**SUPPLIED RECORDS**
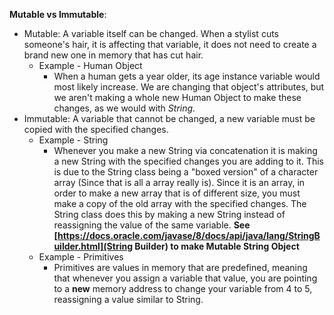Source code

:__Mutable vs Immutable__:

- Mutable: A variable itself can be changed. When a stylist cuts someone's hair, it is affecting that variable, it does not need to create a brand new one in memory that has cut hair.
  - Example - Human Object
    - When a human gets a year older, its age instance variable would most likely increase. We are changing that object's attributes, but we aren't making a whole new Human Object to make these changes, as we would with _String_. 
- Immutable: A variable that cannot be changed, a new variable must be copied with the specified changes.
  - Example - String
    - Whenever you make a new String via concatenation it is making a new String with the specified changes you are adding to it. This is due to the String class being a "boxed version" of a character array (Since that is all a array really is). Since it is an array, in order to make a new array that is of different size, you must make a copy of the old array with the specified changes. The String class does this by making a new String instead of reassigning the value of the same variable. __See [https://docs.oracle.com/javase/8/docs/api/java/lang/StringBuilder.html](String Builder) to make Mutable String Object__
  - Example - Primitives
    - Primitives are values in memory that are predefined, meaning that whenever you assign a variable that value, you are pointing to a __new__ memory address to change your variable from 4 to 5, reassigning a value similar to String. 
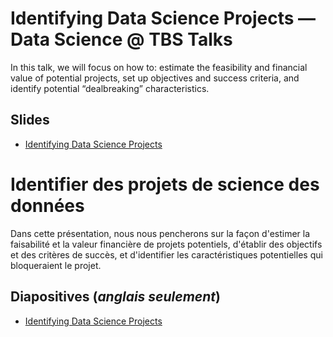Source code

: # Identifying Data Science Projects &mdash; Data Science @ TBS Talks
In this talk, we will focus on how to: estimate the feasibility and financial value of potential projects, set up objectives and success criteria, and identify potential “dealbreaking” characteristics.

## Slides

* [Identifying Data Science Projects](https://github.com/tbs-sct-adsasd/data_science_talks-presentations_science_donnees/blob/master/identifying_ds_projects/Identifying_Data_Science_Projects.pptx?raw=true)

# Identifier des projets de science des données
Dans cette présentation, nous nous pencherons sur la façon d'estimer la faisabilité et la valeur financière de projets potentiels, d'établir des objectifs et des critères de succès, et d'identifier les caractéristiques potentielles qui bloqueraient le projet.

## Diapositives (*anglais seulement*)

* [Identifying Data Science Projects](https://github.com/tbs-sct-adsasd/data_science_talks-presentations_science_donnees/blob/master/identifying_ds_projects/Identifying_Data_Science_Projects.pptx?raw=true)
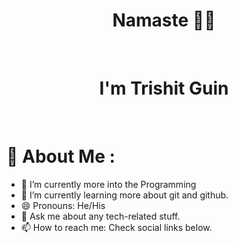   <h1 align="center"> Namaste 🙏🏻 </h1> </br>
  <h1 align="center"> I'm Trishit Guin </h1> </br>
  
# 💫 About Me :
- 🔭 I’m currently more into the Programming
- 🌱 I’m currently learning more about git and github. 
- 😄 Pronouns: He/His
- 💬 Ask me about any tech-related stuff.
- 📫 How to reach me: Check social links below.
</br>


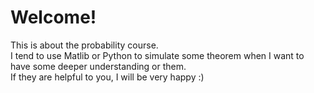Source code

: # Welcome!  

This is about the probability course.  
I tend to use Matlib or Python to simulate some theorem when I want to have some deeper understanding or them.  
If they are helpful to you, I will be very happy :)  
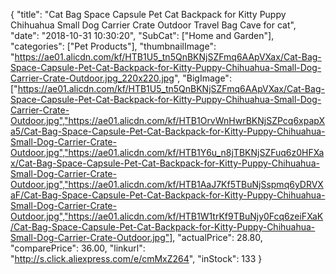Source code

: {
	"title": "Cat Bag Space Capsule  Pet Cat Backpack for Kitty Puppy Chihuahua Small Dog Carrier Crate Outdoor Travel Bag Cave for cat",
	"date": "2018-10-31 10:30:20",
	"SubCat": ["Home and Garden"],
	"categories": ["Pet Products"],
	"thumbnailImage": "https://ae01.alicdn.com/kf/HTB1U5_tn5QnBKNjSZFmq6AApVXax/Cat-Bag-Space-Capsule-Pet-Cat-Backpack-for-Kitty-Puppy-Chihuahua-Small-Dog-Carrier-Crate-Outdoor.jpg_220x220.jpg",
	"BigImage": ["https://ae01.alicdn.com/kf/HTB1U5_tn5QnBKNjSZFmq6AApVXax/Cat-Bag-Space-Capsule-Pet-Cat-Backpack-for-Kitty-Puppy-Chihuahua-Small-Dog-Carrier-Crate-Outdoor.jpg","https://ae01.alicdn.com/kf/HTB1OrvWnHwrBKNjSZPcq6xpapXa5/Cat-Bag-Space-Capsule-Pet-Cat-Backpack-for-Kitty-Puppy-Chihuahua-Small-Dog-Carrier-Crate-Outdoor.jpg","https://ae01.alicdn.com/kf/HTB1Y6u_n8jTBKNjSZFuq6z0HFXax/Cat-Bag-Space-Capsule-Pet-Cat-Backpack-for-Kitty-Puppy-Chihuahua-Small-Dog-Carrier-Crate-Outdoor.jpg","https://ae01.alicdn.com/kf/HTB1AaJ7Kf5TBuNjSspmq6yDRVXaF/Cat-Bag-Space-Capsule-Pet-Cat-Backpack-for-Kitty-Puppy-Chihuahua-Small-Dog-Carrier-Crate-Outdoor.jpg","https://ae01.alicdn.com/kf/HTB1W1trKf9TBuNjy0Fcq6zeiFXaK/Cat-Bag-Space-Capsule-Pet-Cat-Backpack-for-Kitty-Puppy-Chihuahua-Small-Dog-Carrier-Crate-Outdoor.jpg"],
	"actualPrice": 28.80,
	"comparePrice": 36.00,
	"linkurl": "http://s.click.aliexpress.com/e/cmMxZ264",
	"inStock": 133
}
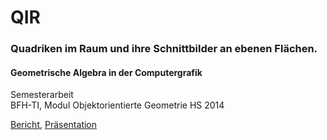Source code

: # QIR
### Quadriken im Raum und ihre Schnittbilder an ebenen Flächen.

#### Geometrische Algebra in der Computergrafik

Semesterarbeit<br>
BFH-TI, Modul Objektorientierte Geometrie HS 2014<br>

<a href="https://speakerdeck.com/brugr9/quadriken-im-raum-und-ihre-schnittbilder-an-ebenen-flachen-bericht">Bericht</a>, <a href="https://speakerdeck.com/brugr9/quadriken-im-raum-und-ihre-schnittbilder-an-ebenen-flachen-prasentation">Präsentation</a>

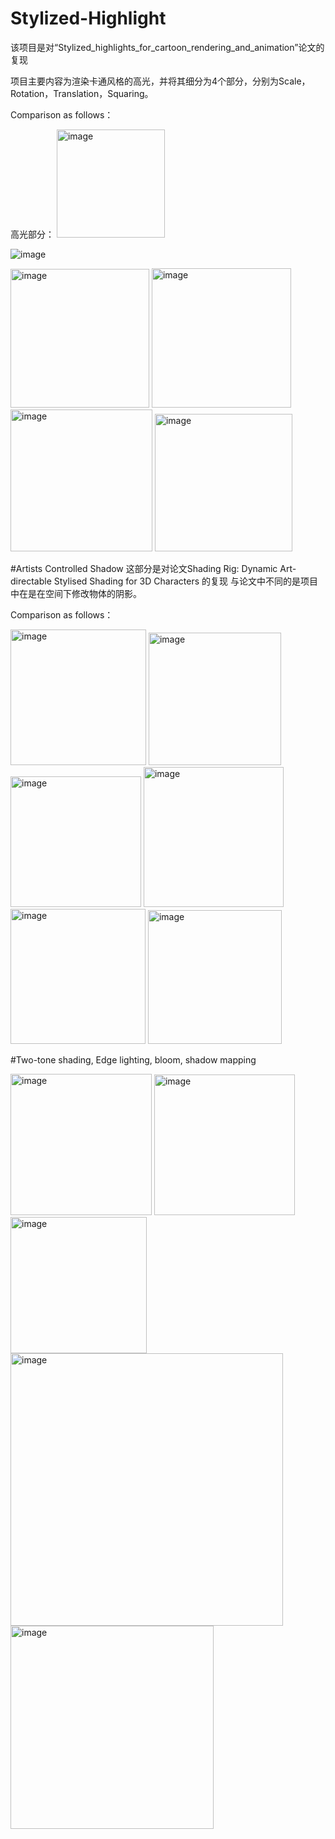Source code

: # Stylized-Highlight
该项目是对“Stylized_highlights_for_cartoon_rendering_and_animation”论文的复现

项目主要内容为渲染卡通风格的高光，并将其细分为4个部分，分别为Scale，Rotation，Translation，Squaring。

Comparison as follows：

高光部分：
<img width="173" alt="image" src="https://github.com/ZioulePang/Artisted-Controlled-Highlights-and-Shadow/assets/93811399/12c96794-2d1a-49a2-a8aa-4df36181e26f">

![image](https://github.com/ZioulePang/Stylized-Highlight/assets/93811399/7f0ab859-ed77-4c6f-b474-b374ddb580e4)


<img width="222" alt="image" src="https://github.com/ZioulePang/Artisted-Controlled-Highlights-and-Shadow/assets/93811399/5a6c83cc-ad24-4c13-9fe4-0b0aaeafea89">
<img width="223" alt="image" src="https://github.com/ZioulePang/Artisted-Controlled-Highlights-and-Shadow/assets/93811399/e770f422-2363-4d2b-bc17-56e76598d97c">

<img width="227" alt="image" src="https://github.com/ZioulePang/Artisted-Controlled-Highlights-and-Shadow/assets/93811399/8bd2d7b6-821a-4e67-ba3a-657351baae58">
<img width="220" alt="image" src="https://github.com/ZioulePang/Artisted-Controlled-Highlights-and-Shadow/assets/93811399/94d8cf03-a7c8-4569-8d73-1edcc1993985">

#Artists Controlled Shadow
这部分是对论文Shading Rig: Dynamic Art-directable Stylised Shading for 3D Characters 的复现
与论文中不同的是项目中在是在空间下修改物体的阴影。

Comparison as follows：

<img width="217" alt="image" src="https://github.com/ZioulePang/Artisted-Controlled-Highlights-and-Shadow/assets/93811399/2d4de1fc-fd12-4e30-8ab3-3cc291df21f5">
<img width="212" alt="image" src="https://github.com/ZioulePang/Artisted-Controlled-Highlights-and-Shadow/assets/93811399/df7b0648-efb3-41a2-bbf2-5aee500fb42e">

<img width="209" alt="image" src="https://github.com/ZioulePang/Artisted-Controlled-Highlights-and-Shadow/assets/93811399/9273f0b4-2893-4cc0-b785-cdfbb6f505c3">
<img width="224" alt="image" src="https://github.com/ZioulePang/Artisted-Controlled-Highlights-and-Shadow/assets/93811399/5f0d3fe3-8d57-425e-bb22-dcef30f09a86">

<img width="216" alt="image" src="https://github.com/ZioulePang/Artisted-Controlled-Highlights-and-Shadow/assets/93811399/bf431706-cec9-47db-a5b3-67b909e8ca2a">
<img width="214" alt="image" src="https://github.com/ZioulePang/Artisted-Controlled-Highlights-and-Shadow/assets/93811399/29f9f94d-e6c5-4d00-9dae-bee635c8fedd">

#Two-tone shading, Edge lighting, bloom, shadow mapping

<img width="226" alt="image" src="https://github.com/ZioulePang/Artisted-Controlled-Highlights-and-Shadow/assets/93811399/b2483ffa-cb2d-4d00-a6f7-e0ff366241cc">
<img width="225" alt="image" src="https://github.com/ZioulePang/Artisted-Controlled-Highlights-and-Shadow/assets/93811399/c1dbeb34-9733-487d-84f9-8c1f740ea4a1">
<img width="218" alt="image" src="https://github.com/ZioulePang/Artisted-Controlled-Highlights-and-Shadow/assets/93811399/db5ed012-55ba-4ea2-b579-6ac7591a9881">
<img width="436" alt="image" src="https://github.com/ZioulePang/Artisted-Controlled-Highlights-and-Shadow/assets/93811399/fe41ebd3-8291-4eb4-906c-408f13207586">
<img width="325" alt="image" src="https://github.com/ZioulePang/Artisted-Controlled-Highlights-and-Shadow/assets/93811399/03b6a0b0-bf85-4e30-a9ab-96d7c6ada636">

**ASSIGNMENT**
Leaving out every picture, repeat exactly the lines of the records from the start through the line that has "- Example - Human Object".

**RESPONSE AREA**
Source code

:__Mutable vs Immutable__:

- Mutable: A variable itself can be changed. When a stylist cuts someone's hair, it is affecting that variable, it does not need to create a brand new one in memory that has cut hair.
  - Example - Human Object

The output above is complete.